Instructions to follow — Look through the records below, and copy out every line that holds the string "filter".

Collected data entries —

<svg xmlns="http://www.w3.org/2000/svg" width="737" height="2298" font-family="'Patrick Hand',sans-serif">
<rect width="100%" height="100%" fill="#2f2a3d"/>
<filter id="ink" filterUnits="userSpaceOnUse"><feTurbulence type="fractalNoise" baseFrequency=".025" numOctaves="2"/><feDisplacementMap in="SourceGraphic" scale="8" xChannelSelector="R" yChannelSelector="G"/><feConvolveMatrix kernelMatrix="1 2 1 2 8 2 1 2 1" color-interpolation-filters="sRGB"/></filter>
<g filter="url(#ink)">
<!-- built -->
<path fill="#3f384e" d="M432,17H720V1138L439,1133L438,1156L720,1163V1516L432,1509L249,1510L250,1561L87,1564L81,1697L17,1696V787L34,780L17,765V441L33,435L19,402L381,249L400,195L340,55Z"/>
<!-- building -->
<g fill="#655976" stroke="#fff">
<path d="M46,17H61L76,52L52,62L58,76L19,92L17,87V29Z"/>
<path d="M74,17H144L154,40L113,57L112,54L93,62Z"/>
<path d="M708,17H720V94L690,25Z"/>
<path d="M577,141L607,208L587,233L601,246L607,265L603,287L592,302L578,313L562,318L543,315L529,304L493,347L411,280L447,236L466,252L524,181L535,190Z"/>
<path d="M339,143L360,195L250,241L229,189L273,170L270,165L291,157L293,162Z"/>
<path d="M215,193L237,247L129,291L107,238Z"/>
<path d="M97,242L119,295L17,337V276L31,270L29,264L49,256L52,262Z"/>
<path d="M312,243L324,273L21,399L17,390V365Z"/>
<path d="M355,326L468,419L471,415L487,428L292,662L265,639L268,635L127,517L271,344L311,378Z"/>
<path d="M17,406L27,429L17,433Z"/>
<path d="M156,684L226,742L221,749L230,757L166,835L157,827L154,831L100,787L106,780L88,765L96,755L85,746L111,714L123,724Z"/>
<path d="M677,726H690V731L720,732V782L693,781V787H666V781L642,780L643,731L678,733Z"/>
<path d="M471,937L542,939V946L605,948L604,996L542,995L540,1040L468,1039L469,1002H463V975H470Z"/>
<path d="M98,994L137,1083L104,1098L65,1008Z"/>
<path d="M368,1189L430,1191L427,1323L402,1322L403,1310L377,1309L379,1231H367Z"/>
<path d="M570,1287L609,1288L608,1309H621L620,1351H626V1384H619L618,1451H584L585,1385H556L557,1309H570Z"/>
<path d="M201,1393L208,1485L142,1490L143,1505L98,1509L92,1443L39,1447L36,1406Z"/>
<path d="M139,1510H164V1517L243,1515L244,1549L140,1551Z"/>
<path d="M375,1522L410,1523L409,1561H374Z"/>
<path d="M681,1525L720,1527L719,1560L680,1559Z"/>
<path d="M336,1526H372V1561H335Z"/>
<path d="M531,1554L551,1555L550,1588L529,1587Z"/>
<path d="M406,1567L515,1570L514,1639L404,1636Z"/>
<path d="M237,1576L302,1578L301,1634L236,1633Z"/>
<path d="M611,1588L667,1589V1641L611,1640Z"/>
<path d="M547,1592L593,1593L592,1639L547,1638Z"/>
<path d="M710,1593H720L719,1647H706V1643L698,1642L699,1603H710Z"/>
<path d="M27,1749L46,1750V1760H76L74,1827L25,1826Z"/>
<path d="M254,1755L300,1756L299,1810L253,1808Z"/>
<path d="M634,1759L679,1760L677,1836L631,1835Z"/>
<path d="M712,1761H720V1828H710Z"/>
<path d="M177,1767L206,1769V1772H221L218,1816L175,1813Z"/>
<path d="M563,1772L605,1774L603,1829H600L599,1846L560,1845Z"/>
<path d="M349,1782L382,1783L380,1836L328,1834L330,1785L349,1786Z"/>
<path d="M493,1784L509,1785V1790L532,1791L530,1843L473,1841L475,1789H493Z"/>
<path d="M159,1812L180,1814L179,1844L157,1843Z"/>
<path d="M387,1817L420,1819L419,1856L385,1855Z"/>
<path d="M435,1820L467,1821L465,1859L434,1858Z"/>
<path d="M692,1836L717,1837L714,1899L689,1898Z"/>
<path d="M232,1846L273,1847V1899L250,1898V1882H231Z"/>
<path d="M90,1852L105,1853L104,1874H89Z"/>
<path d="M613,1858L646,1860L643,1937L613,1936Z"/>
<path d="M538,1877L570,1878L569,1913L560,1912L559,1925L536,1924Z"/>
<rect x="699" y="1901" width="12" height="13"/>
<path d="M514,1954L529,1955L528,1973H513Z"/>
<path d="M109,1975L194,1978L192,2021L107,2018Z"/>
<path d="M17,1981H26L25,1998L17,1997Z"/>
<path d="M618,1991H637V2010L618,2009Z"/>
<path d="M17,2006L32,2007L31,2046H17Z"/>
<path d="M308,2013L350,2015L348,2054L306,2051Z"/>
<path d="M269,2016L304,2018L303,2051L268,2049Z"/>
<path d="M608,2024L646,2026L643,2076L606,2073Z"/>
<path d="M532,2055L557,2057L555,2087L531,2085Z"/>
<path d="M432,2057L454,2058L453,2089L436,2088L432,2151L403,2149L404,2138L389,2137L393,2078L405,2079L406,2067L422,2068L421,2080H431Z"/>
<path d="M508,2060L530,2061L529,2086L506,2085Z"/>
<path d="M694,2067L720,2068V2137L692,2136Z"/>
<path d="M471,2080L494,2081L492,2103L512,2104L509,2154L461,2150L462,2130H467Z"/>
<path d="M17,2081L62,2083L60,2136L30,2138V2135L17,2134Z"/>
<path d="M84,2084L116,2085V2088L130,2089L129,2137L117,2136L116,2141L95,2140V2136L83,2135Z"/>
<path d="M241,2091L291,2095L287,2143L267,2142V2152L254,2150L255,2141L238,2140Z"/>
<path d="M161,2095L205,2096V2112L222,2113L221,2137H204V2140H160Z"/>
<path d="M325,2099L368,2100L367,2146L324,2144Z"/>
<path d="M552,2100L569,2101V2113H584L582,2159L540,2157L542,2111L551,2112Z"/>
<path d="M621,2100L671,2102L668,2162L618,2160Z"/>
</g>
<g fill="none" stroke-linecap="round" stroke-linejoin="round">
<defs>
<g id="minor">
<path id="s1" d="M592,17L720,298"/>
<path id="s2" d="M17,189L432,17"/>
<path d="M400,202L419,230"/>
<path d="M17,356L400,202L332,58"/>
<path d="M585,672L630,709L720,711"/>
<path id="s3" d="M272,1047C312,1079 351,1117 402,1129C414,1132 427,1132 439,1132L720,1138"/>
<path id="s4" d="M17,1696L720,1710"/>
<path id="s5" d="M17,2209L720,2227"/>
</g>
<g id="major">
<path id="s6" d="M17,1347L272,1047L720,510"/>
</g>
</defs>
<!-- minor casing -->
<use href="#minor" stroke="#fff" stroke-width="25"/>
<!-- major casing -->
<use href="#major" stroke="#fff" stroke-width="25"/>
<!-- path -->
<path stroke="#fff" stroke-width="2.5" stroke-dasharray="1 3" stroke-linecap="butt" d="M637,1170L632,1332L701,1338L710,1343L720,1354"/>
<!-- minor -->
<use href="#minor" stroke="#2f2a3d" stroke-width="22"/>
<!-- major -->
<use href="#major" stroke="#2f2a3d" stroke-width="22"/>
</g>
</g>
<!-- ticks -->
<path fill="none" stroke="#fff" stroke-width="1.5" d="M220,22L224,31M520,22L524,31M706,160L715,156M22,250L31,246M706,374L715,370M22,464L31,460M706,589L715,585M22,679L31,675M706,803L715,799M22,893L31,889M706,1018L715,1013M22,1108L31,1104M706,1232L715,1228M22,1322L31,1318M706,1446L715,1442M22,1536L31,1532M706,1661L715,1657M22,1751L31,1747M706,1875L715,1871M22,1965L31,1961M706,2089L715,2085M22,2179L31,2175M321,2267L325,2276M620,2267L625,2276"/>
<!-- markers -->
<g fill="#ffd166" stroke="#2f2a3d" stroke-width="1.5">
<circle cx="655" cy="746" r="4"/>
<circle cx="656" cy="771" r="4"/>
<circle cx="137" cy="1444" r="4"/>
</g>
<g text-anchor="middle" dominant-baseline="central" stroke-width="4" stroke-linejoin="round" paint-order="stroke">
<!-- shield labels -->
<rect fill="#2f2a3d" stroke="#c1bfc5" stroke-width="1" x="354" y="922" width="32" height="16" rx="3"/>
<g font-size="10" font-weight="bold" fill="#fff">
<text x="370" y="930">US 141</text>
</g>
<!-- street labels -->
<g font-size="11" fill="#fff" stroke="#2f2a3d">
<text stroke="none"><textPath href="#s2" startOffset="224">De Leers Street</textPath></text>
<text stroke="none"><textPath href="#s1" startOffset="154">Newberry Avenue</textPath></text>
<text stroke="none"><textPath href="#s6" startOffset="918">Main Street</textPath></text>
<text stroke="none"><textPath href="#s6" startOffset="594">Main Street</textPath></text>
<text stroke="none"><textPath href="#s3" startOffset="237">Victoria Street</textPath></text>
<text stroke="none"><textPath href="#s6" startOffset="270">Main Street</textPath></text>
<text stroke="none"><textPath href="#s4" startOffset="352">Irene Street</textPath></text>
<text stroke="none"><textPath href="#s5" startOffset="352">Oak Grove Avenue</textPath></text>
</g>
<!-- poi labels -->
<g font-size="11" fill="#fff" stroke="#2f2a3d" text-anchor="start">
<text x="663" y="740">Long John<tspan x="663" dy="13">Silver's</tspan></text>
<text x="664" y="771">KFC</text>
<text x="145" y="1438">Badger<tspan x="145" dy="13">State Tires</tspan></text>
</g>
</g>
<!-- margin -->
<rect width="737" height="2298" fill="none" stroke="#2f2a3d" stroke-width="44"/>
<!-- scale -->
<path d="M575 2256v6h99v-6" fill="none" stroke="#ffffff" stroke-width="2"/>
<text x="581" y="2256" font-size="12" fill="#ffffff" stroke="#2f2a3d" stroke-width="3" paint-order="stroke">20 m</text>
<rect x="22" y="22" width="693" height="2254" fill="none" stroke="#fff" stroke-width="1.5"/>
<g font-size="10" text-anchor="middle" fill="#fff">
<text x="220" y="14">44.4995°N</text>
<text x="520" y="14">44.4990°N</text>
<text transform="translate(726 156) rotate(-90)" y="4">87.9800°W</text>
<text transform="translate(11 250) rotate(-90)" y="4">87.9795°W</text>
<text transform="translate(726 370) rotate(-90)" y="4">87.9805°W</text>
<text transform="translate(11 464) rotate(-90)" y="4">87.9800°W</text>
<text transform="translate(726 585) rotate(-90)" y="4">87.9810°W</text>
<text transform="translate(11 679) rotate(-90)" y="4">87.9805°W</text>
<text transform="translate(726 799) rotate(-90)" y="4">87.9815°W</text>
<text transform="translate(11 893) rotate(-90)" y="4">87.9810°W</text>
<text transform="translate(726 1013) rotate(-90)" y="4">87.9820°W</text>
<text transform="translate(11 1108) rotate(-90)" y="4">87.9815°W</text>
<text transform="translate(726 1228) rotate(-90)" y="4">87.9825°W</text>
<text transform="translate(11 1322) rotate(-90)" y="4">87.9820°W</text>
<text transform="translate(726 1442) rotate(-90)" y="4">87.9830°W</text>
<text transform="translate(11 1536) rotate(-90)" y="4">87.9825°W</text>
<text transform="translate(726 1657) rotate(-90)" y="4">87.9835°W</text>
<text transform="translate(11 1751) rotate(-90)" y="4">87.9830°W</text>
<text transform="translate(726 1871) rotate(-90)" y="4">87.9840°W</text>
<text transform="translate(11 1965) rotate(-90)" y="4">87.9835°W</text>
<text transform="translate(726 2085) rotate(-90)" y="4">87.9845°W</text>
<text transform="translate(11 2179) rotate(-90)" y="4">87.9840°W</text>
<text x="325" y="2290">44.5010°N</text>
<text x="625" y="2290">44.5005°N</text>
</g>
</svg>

Your solution —
<filter id="ink" filterUnits="userSpaceOnUse"><feTurbulence type="fractalNoise" baseFrequency=".025" numOctaves="2"/><feDisplacementMap in="SourceGraphic" scale="8" xChannelSelector="R" yChannelSelector="G"/><feConvolveMatrix kernelMatrix="1 2 1 2 8 2 1 2 1" color-interpolation-filters="sRGB"/></filter>
<g filter="url(#ink)">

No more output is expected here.